#### Vorliegender Text
◇ ◇ ◇ ◇ ◇ ◇ ◇

PAT GARRETT & BILLY THE KID
[Pat Garrett jagt Billy the Kid]
|Sam Peckinpah|USA 1973|
"It feels like… times have changed."
"Times maybe. Not me."
Eine Western, mit einem wehmütigen, pulsierenden, dichtenden Herzen. Getränkt in Melancholie und Pulverdampf. Viele Tote, viel Poesie. Something to do with death. Ein wunderschöner, ein großer Film.
Die Szene, in der Slim Pickens angeschossen am See sitzt, seine Frau (Katy Jurado) halb zu ihm rüber kriecht, weint, während Dylans Knockin' on Heaven's Door von irgendwo heranweht, ist Melancholie, Reue, Liebe und Tod in allen Western und Welten zugleich.
Eigentlich war Peckinpah ein Sentimentalist und Western-Romantiker wie Ford. Peckinpah hätte mit John Wayne einen großen Film machen können, aber das hätten sie wohl beide nicht in ihre Köpfe gekriegt.
James Coburn spielt in diesem Film um sein Leben. Für seinen Pat Garrett ist der ganze Film ein langes Atemholen und Ausatmen vor der Tat, die er begehen zu müssen glaubt und für die er sich doch schon vorab verachtet. "We're after men. And I wish to God I was with them", darf Robert Ryan in The Wild Bunch sagen und wie bei ihm ist auch bei Coburns Garrett trotz Vernunft und Pflicht eigentlich alles Wehmut. Und wie Ryan sitzt auch Coburn nach getaner Arbeit einfach stundenlang herum und stiert in sich hinein, bis es Morgen ist.
Dass Peckinpah hier viele Motive noch einmal verwendet, scheint nicht nur seiner Präokkupation mit bestimmten Themen, sondern auch dem Western an sich und seiner ureigenen Attraktivität geschuldet: Ford konnte nicht von seinen Standards lassen, auch der sonst so umtriebige Howard Hawks drehte Rio Bravo gleich drei Mal. Western ist Herzensangelegenheit, nicht rational, nicht abschließbar; eine alte Liebe, zu der man gern zurückkehrt und die einen jedes Mal wieder warm in die Arme schließt; sentimentaler Eskapismus, auch wenn es schmutzig und hart zugeht wie bei Peckinpah.
Die Szene, in der Bob Dylan im Hintergrund monoton und stockend Konservendosenetikette entziffert, während Coburn ein paar Gauner in Schach hält, würde in ihrer skurrilen Lakonie jedem Italowestern zur Ehre gereichen.

◇ ◇ ◇ ◇ ◇ ◇ ◇

#### Fragen zum Material
[1] Welches Lied ist in der Filmbesprechung zu „Pat Garrett jagt Billy the Kid“ zu hören, während Slim Pickens angeschossen am See sitzt?
[2] Schreibe die Filmbesprechung zu „Pat Garrett jagt Billy the Kid“ nach ihrem letzten Satz weiter.

#### Gegebenes Material
◇ ◇ ◇ ◇ ◇ ◇ ◇

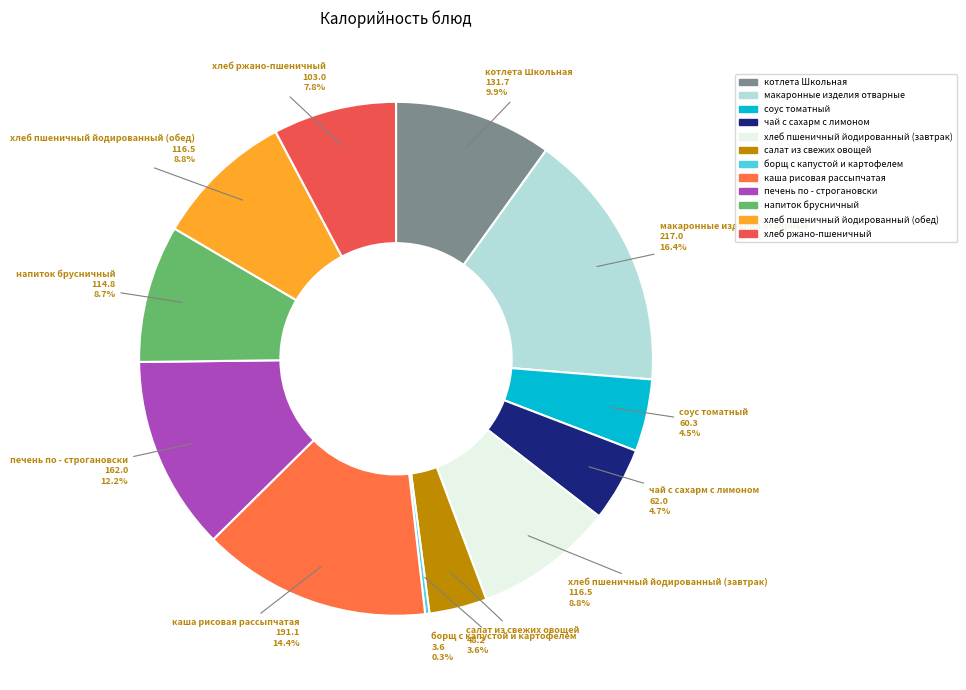

What portion of the pie excludes напиток брусничный?

91.3%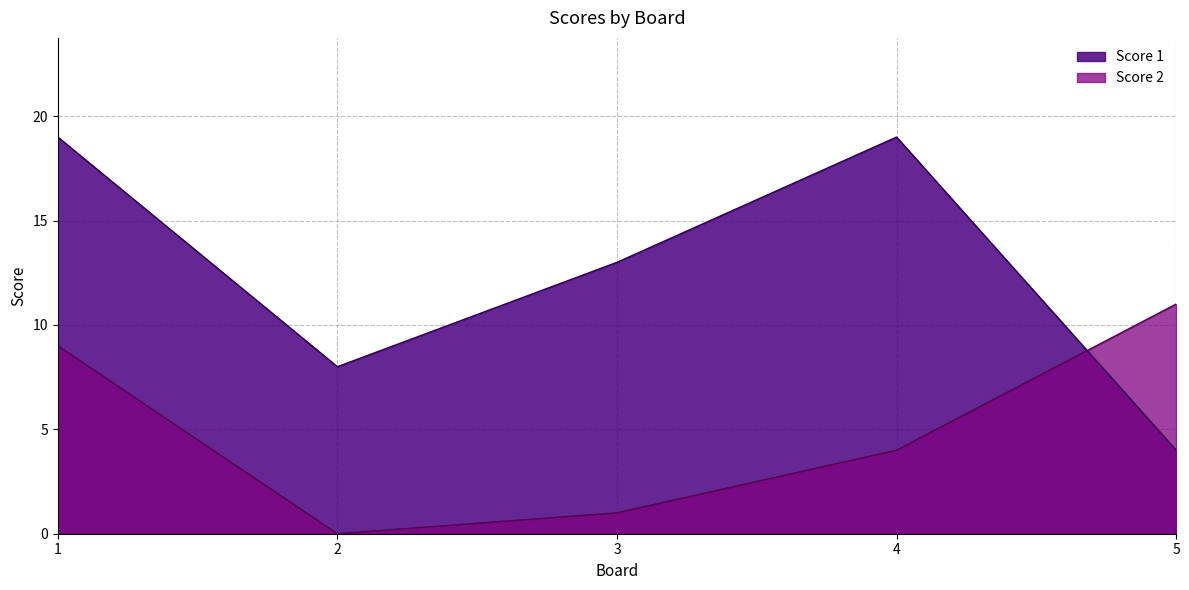

What is the value of the Score 2 point at the 3rd from the left?

1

◇ ◇ ◇ ◇ ◇ ◇ ◇

#### Nummerierte Antworten
[1] Bob Dylans „Knockin' on Heaven's Door“.

[2]
Bemerkenswert übrigens, wie Dylan immer angeschrägt wirkt, als gehöre er nicht wirklich dazu, auch wenn er mit der Attitüde der anderen durchaus was anfangen kann und sie auch sehr mag. Seine ist es eben nicht so sehr wie ihre, die nicht mehr darüber nachdenken müssen. Er kennt die Stimmung, die sie zu ihrem Lebensstil gemacht haben, sozusagen "lexikalisch" und manchmal wäre er selbst gern so, aber dafür ist er einfach zu anders gestrickt. Vergleichbar mit dem Problem, das Woody Allen in Play it again, Sam hat. Er weiß viel darüber, wie Bogey ist, kann aber nicht so sein. Er scheint, als wisse Dylan all das und fände sich an diesem Ort mit all den eingeschworenen Tough-Guy–Melancholikern in ihrer Peckinpah-Kommune, fehl am Platze, das zugleich aber ganz privat amüsant, weil es genau so ist, wie er es sich vorgestellt hat. Zu direkt und verbindlich für ihn, dessen Instinkt schon immer das Ausweichen und Wegducken war. So ähnlich hätte er sich wohl auch am Set eines John-Ford-Westerns gegeben: Als würde er die raue, aufrichtige Simplizität der Männer um ihn herum mit der Distanz eines Fremden bewundern. In diese Gesellschaft geraten wie ein Wechselbalg.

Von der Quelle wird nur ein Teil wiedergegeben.